Treve is back again this year, though no longer unbeaten and with a slightly different agenda this time, needing to restore her reputation after odds-on defeats in the Prix Ganay and Prince of Wales’s Stakes. Only third at Royal Ascot behind The Fugue and Magician, Treve was never going with her usual zest. She subsequently lost her position as ante-post favourite for the Arc, though has found herself back at the head of the betting, pretty much by default, after the three-year-olds Taghrooda and Sea The Moon lost their own unbeaten records in recent weeks in the Yorkshire Oaks and at Baden-Baden respectively. A back injury (actually stemming from foot problems, it appears), which seems to explain her performance at Ascot (she moved poorly to post beforehand, too), has reportedly been put right now, and if Treve is anywhere close to her best on Sunday she would take all the beating, now reunited with her Arc-winning partner Thierry Jarnet.
But given her troubled season so far, Treve makes little appeal at cramped odds against some lightly-raced fillies who might have a bit to find on form but could prove progressive enough to take advantage if the favourite underperforms again. This is an unusual Vermeille field in that older fillies easily outnumber their three-year-old counterparts. Of the two younger fillies in the line-up, the Aga Khan’s Dolniya has improved markedly in winning her last three starts and looked a late-maturing type typical of her owner-breeder when landing the Prix de Malleret at Saint-Cloud when last seen at the end of June. Out of a half-sister to Arc winner Dalakhani, a big run on Sunday would see her Arc odds being slashed as she would almost certainly end up as Christophe Soumillon’s Arc ride as a result.
The other biggest potential dangers to Treve look to be fellow four-year-olds Pomology and Sultanina, both of them trained by John Gosden. Unlike their younger stable-companion Taghrooda, neither holds an Arc entry at the moment, but a win on Sunday for one of them could leave connections having to think about supplementing.

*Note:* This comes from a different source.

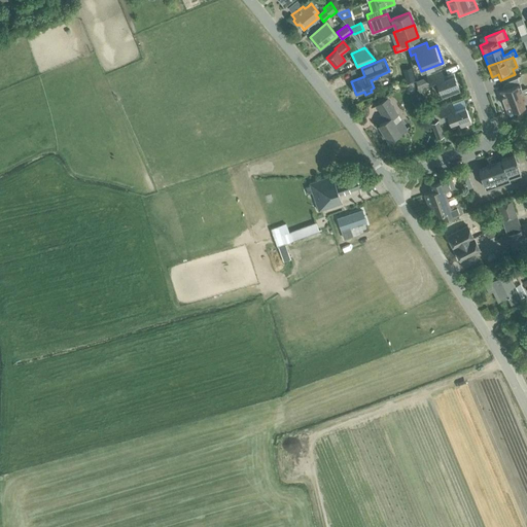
[(429,83),(435,80),(443,98),(460,92),(454,74),(444,77),(442,70),(426,75),(429,83)]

The pair have very similar profiles, each having run just four times (Sultanina hadn’t run at all before May of this year), with Pomology keeping her unbeaten record at the expense of Sultanina’s when they finished one-two in the Lancashire Oaks at Haydock in July. Sultanina’s subsequent win in the Nassau Stakes at Goodwood boosted the form, while the fifth Silk Sari has won both her subsequent starts, including when bolting up in the Park Hill Stakes at Doncaster on Thursday. Sultanina looks sure to be suited by the return to a mile and a half on Sunday, but Pomology beat her fairly comfortably at Haydock and can be the one to make up for the controversial demotion of her stable’s 2009 Vermeille ‘winner’ Dar Re Mi. Pomology is also the pick of stable-jockey William Buick, with Ryan Moore taking the ride on Sultanina.
The other British-trained filly – also the other three-year-old in the line-up - Musidora winner Madame Chiang, looks to face a stiff task on her first start since finishing down the field in the Oaks. Of the remainder, Baltic Baroness is in better heart now, after a couple of listed wins over the summer, than when finishing behind Treve in the Prix Ganay in the spring. Siljan’s Saga has made steady progress and had Baltic Baroness behind her when winning the Prix Corrida at Saint-Cloud in May, though there’s a suspicion she was flattered a little in finishing a close-up third in the Grand Prix de Saint-Cloud last time.